APL – Há também o livro dos “150 Momentos Mais Importantes da História de Passo Fundo”.

OL – Este livro nasceu do meu envolvimento com a APL. Foi um livro feito essencialmente dentro da Academia, em que os acadêmicos e os editores da Revista Água da Fonte, em particular, tiveram uma participação muito grande. O lado positivo desse livro é que ele ouviu a comunidade. Não é a visão de um ou de poucos autores, mas uma visão de mais de cem pessoas que colaboraram escrevendo textos sobre que foi pesquisado, definindo quais seriam esses 150 momentos. Resumidamente, foi como um processo científico. Escolhemos 150 pessoas de diferentes classes sociais, profissões e idades e perguntamos a elas o que cada uma consideraria como os dez momentos mais importantes da história de Passo Fundo. Essa coletânea de cerca de 1500 opiniões foram catalogadas por ordem de frequência de citações. Chamou a atenção que um dos momentos mais citados da nossa história foi a instalação da estrada de ferro, em 1898. Ninguém dentre os entrevistados era vivo nessa época. Por que foi um dos mais citados? Porque a grande maioria entendeu que Passo Fundo se transformou em cidade nesse momento, pois até então não tinha relações com outras comunidades, e a chegada do trem foi como a chegada da Internet ou da energia elétrica.

APL - O livro teve elogios e críticas. O que você destacaria?

OL - O livro foi patrocinado pela Prefeitura Municipal e pela UPF. As duas entidades bancaram a impressão do livro e todo trabalho foi feito de forma voluntária. Cada um dos colaboradores usou suas folhas e sua tinta e eu passei, obviamente, um ano e tanto trabalhando também de forma gratuita para compilar. E por não ter sido feito por uma editora nacional, que distribui suas obras comercialmente, esteve ausente das livrarias. Portanto, a comunidade não o conhece, não teve possibilidade de comprá-lo. É um bom resumo da história local, mas que não chegou às mãos do leitor como deveria. Ainda existem cerca de 100 a 150 livros na Academia. Eu adoraria que fossem para as livrarias, mas há dificuldades fiscais, contábeis, de escala, etc. A crítica sobre ele é que algumas pessoas escreveram de maneira imprecisa, com informações não checadas. Cada autor foi responsável pelo que escreveu. Alguns historiadores questionaram dados ali relatados. Por outro lado, o livro recebeu propostas para incluir fatos que não foram votados, com absoluto objetivo de promoção pessoal. Nós não nos dobramos a esse tipo de proposta. Os temas ali descritos correspondem exatamente àquilo que a pesquisa apurou.

APL - Qual foi sua obra de maior repercussão, entre as locais?

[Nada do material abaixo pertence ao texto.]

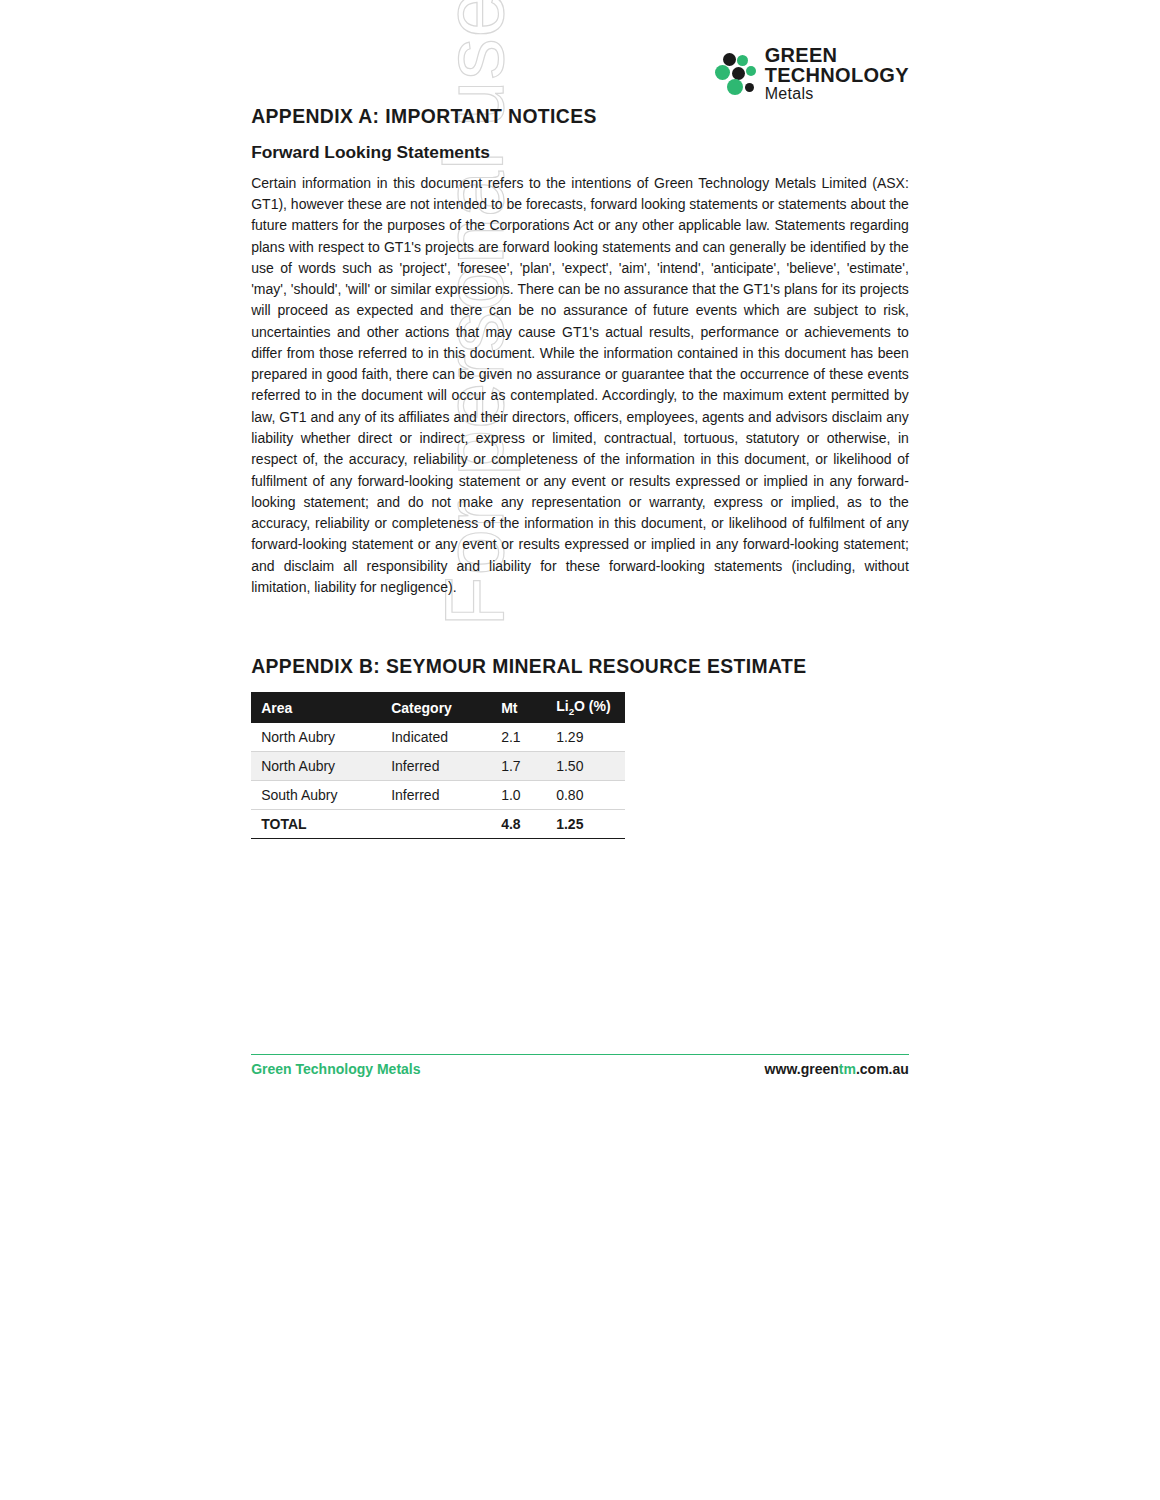For personal use only
GREEN TECHNOLOGY Metals
APPENDIX A: IMPORTANT NOTICES
Forward Looking Statements
Certain information in this document refers to the intentions of Green Technology Metals Limited (ASX: GT1), however these are not intended to be forecasts, forward looking statements or statements about the future matters for the purposes of the Corporations Act or any other applicable law. Statements regarding plans with respect to GT1's projects are forward looking statements and can generally be identified by the use of words such as 'project', 'foresee', 'plan', 'expect', 'aim', 'intend', 'anticipate', 'believe', 'estimate', 'may', 'should', 'will' or similar expressions. There can be no assurance that the GT1's plans for its projects will proceed as expected and there can be no assurance of future events which are subject to risk, uncertainties and other actions that may cause GT1's actual results, performance or achievements to differ from those referred to in this document. While the information contained in this document has been prepared in good faith, there can be given no assurance or guarantee that the occurrence of these events referred to in the document will occur as contemplated. Accordingly, to the maximum extent permitted by law, GT1 and any of its affiliates and their directors, officers, employees, agents and advisors disclaim any liability whether direct or indirect, express or limited, contractual, tortuous, statutory or otherwise, in respect of, the accuracy, reliability or completeness of the information in this document, or likelihood of fulfilment of any forward-looking statement or any event or results expressed or implied in any forward-looking statement; and do not make any representation or warranty, express or implied, as to the accuracy, reliability or completeness of the information in this document, or likelihood of fulfilment of any forward-looking statement or any event or results expressed or implied in any forward-looking statement; and disclaim all responsibility and liability for these forward-looking statements (including, without limitation, liability for negligence).
APPENDIX B: SEYMOUR MINERAL RESOURCE ESTIMATE
| Area | Category | Mt | Li 2 O (%) |
| --- | --- | --- | --- |
| North Aubry | Indicated | 2.1 | 1.29 |
| North Aubry | Inferred | 1.7 | 1.50 |
| South Aubry | Inferred | 1.0 | 0.80 |
| TOTAL | | 4.8 | 1.25 |
Green Technology Metals
www.greentm.com.au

OL - Sem dúvida, foi a obra de fotografia, em associação com os dois fotógrafos Czamanski, a que teve maior relação com a comunidade, além dos dois livros de citações e aforismos. Uma frase bem empregada, na hora certa, tem um valor inestimável e muitas vezes a gente esquece essas frases. Tem que se ter à mão uma fonte de consulta. No primeiro dos livros, cataloguei 3 mil frases e, no segundo, em coautoria com minha esposa Marilise, cataloguei 2 mil frases. É interessante porque você pode pegar temas universais como morte, vida, trabalho, juventude, e ler 10, 15, 20 citações de diferentes épocas da humanidade sobre o mesmo tema. E é impressionante como as verdades mantêm-se imutáveis. Juventude é algo que se aplica lá no Império Romano ou hoje, quase que com os mesmo conceitos.

APL - E na área médica?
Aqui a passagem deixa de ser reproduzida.